Texto fornecido –
────────────────────

CONSTITUCIONAL, TRIBUTÁRIO E PROCESSUAL CIVIL. CONTRIBUIÇÕES SOCIAIS SOBRE A COMERCIALIZAÇÃO DE PRODUTOS RURAIS. CONTRIBUIÇÃO DA PESSOA FÍSICA. CONTRIBUIÇÃO DO SEGURADO ESPECIAL. ARGÜIÇÃO DE INCONSTITUCIONALIDADE AFASTADA. RESPONSABILIDADE TRIBUTÁRIA POR SUBSTITUIÇÃO DO ADQUIRENTE DA PRODUÇÃO RURAL. CONSTITUIÇÃO FEDERAL, ART. 195, I. CTN, ART. 128. LEI 8.540/92, ART. 1º, QUE CONFERIU NOVA REDAÇÃO AOS ARTS. 12, V E VII, 25, I E II, E 30, IV, DA LEI 8.212/91. FATO SUPERVENIENTE. CPC, ART. 462.

I. A autoridade da decisão proferida em mandado de segurança deve ser respeitada enquanto não reformada, ensejando, em um primeiro momento, a inexigibilidade das exações questionadas até a edição da Lei 8.540/92. Posteriormente, em face dos arts. 462 e 497, ambos do CPC, com a denegação da ordem de segurança neste Tribunal, restou exigível a Contribuição ao FUNRURAL sem as restrições determinadas no mandamus.

────────────────────

Seu objetivo – Reproduza, por favor, do texto sobre a contribuição ao FUNRURAL tudo o que vai de "I. A autoridade" até "determinadas no mandamus.", sem alterar nada. Baseie-se somente no texto.

────────────────────

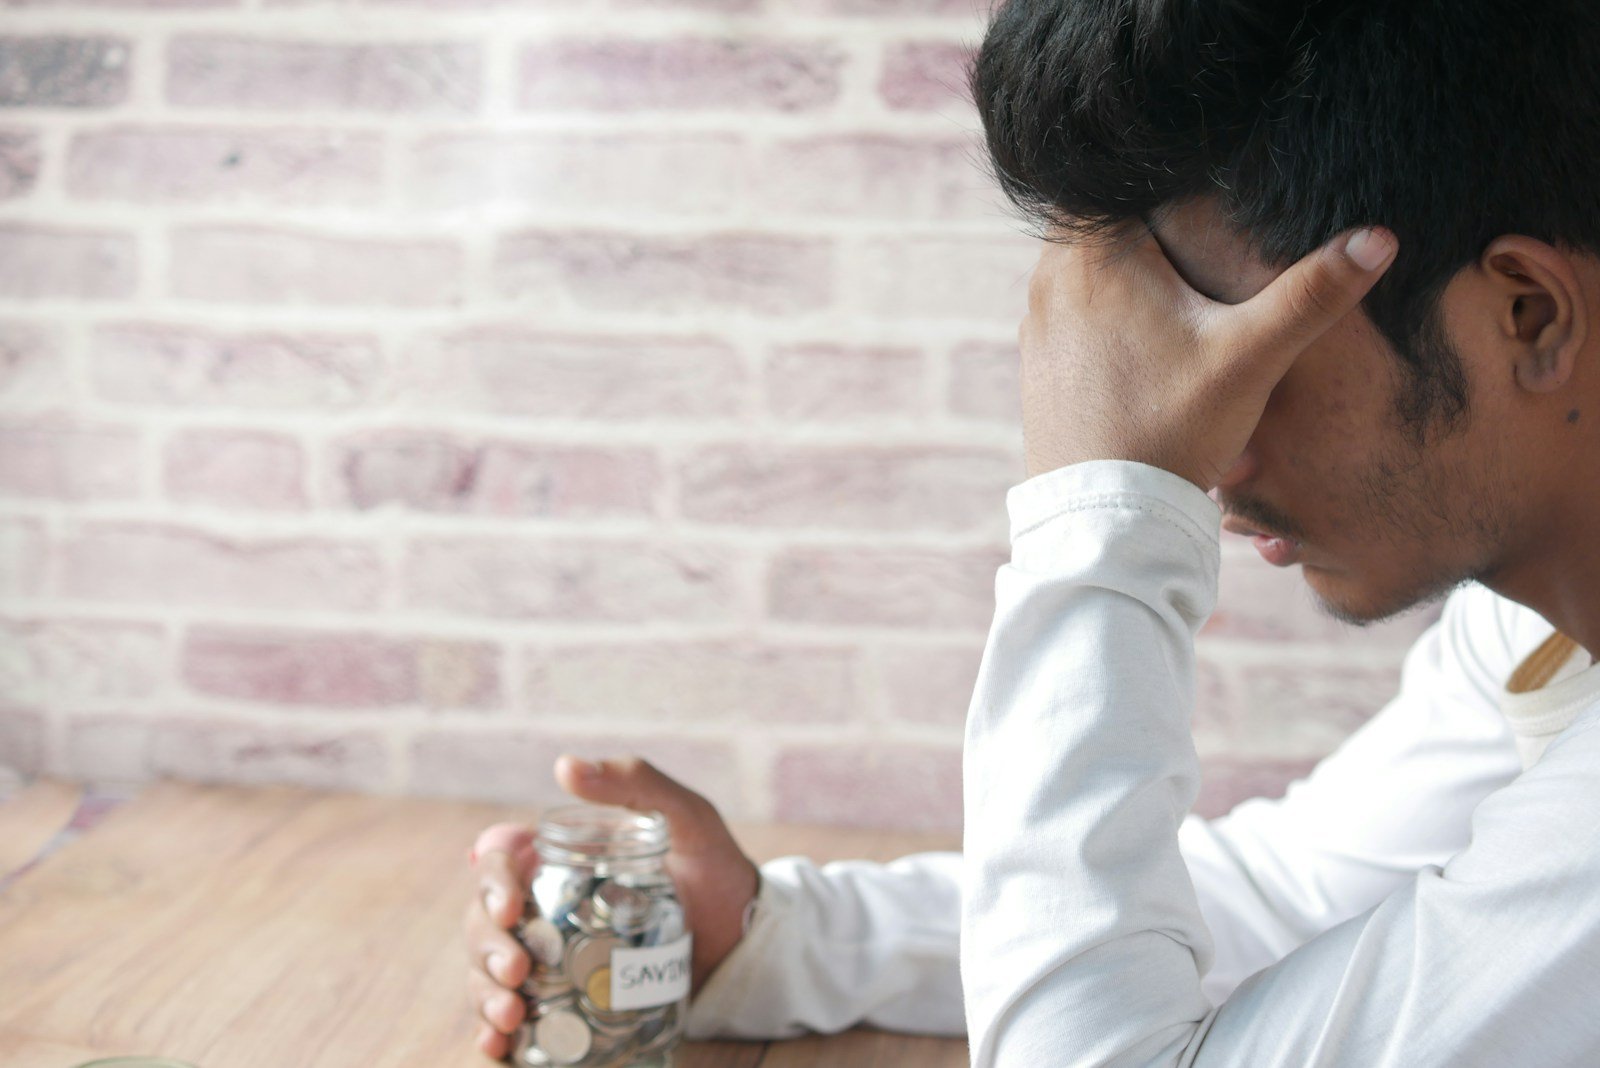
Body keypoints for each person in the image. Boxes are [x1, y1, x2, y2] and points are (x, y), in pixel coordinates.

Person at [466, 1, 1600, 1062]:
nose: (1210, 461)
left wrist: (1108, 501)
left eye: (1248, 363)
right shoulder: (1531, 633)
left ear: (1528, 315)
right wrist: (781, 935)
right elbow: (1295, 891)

────────────────────

Solução da tarefa –
I. A autoridade da decisão proferida em mandado de segurança deve ser respeitada enquanto não reformada, ensejando, em um primeiro momento, a inexigibilidade das exações questionadas até a edição da Lei 8.540/92. Posteriormente, em face dos arts. 462 e 497, ambos do CPC, com a denegação da ordem de segurança neste Tribunal, restou exigível a Contribuição ao FUNRURAL sem as restrições determinadas no mandamus.